__Problem requirements__. Look for the line containing "а) у пользователя" and the line containing "本站永久网址和解压码：" in the entries below. Copy those two and all lines between them exactly, leaving out pictures.

Saved data entries:
<<<<

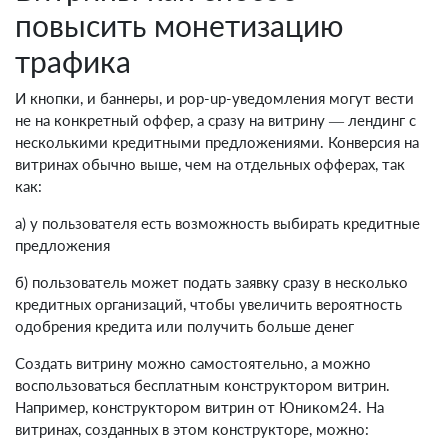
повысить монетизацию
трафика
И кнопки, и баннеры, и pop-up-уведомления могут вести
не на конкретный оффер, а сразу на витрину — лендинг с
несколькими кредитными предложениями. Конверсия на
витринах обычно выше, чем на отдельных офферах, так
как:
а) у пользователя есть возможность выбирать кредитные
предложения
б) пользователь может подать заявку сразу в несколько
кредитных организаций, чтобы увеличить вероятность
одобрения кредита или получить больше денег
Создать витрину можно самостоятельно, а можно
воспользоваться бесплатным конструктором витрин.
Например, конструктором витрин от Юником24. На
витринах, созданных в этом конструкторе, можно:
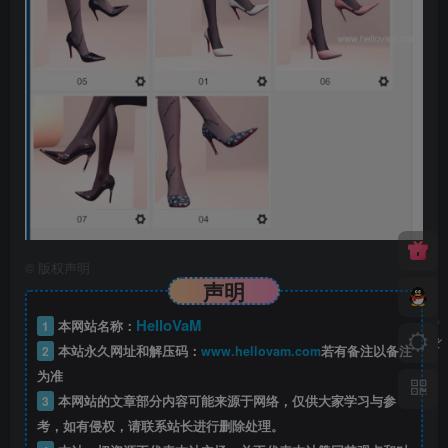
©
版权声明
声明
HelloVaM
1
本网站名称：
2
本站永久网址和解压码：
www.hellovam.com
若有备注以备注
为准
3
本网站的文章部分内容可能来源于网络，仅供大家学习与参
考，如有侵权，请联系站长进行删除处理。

>>>>
<<<<

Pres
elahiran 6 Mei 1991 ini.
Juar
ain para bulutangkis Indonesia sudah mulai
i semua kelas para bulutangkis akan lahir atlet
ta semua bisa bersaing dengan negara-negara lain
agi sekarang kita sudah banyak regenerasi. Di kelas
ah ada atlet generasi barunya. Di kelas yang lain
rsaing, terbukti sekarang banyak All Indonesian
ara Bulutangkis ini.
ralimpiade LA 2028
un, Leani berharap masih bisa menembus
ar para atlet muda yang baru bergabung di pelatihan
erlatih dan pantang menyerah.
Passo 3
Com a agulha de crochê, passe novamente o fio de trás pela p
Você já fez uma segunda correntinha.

>>>>
<<<<

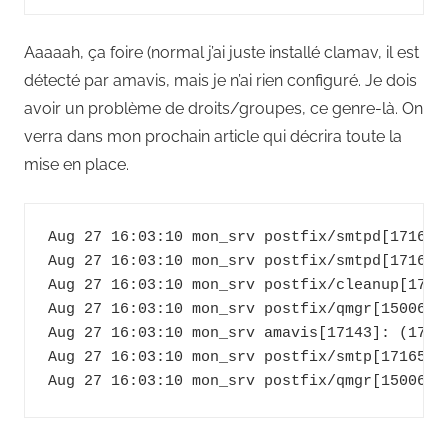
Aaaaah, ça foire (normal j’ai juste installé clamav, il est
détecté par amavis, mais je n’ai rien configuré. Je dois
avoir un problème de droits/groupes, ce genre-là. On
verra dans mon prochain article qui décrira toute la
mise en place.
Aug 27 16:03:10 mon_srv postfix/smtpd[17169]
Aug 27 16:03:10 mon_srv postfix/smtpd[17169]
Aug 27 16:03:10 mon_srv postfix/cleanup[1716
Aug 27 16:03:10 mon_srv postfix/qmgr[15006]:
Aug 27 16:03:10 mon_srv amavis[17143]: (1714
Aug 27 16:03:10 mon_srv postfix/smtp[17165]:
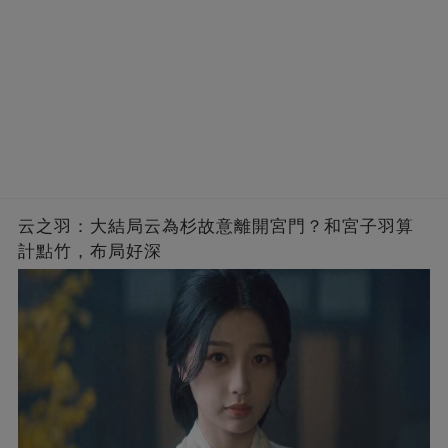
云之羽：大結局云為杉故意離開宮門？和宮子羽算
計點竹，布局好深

>>>>

__Solution to this problem__.
а) у пользователя есть возможность выбирать кредитные
предложения
б) пользователь может подать заявку сразу в несколько
кредитных организаций, чтобы увеличить вероятность
одобрения кредита или получить больше денег
Создать витрину можно самостоятельно, а можно
воспользоваться бесплатным конструктором витрин.
Например, конструктором витрин от Юником24. На
витринах, созданных в этом конструкторе, можно:
©
版权声明
声明
HelloVaM
1
本网站名称：
2
本站永久网址和解压码：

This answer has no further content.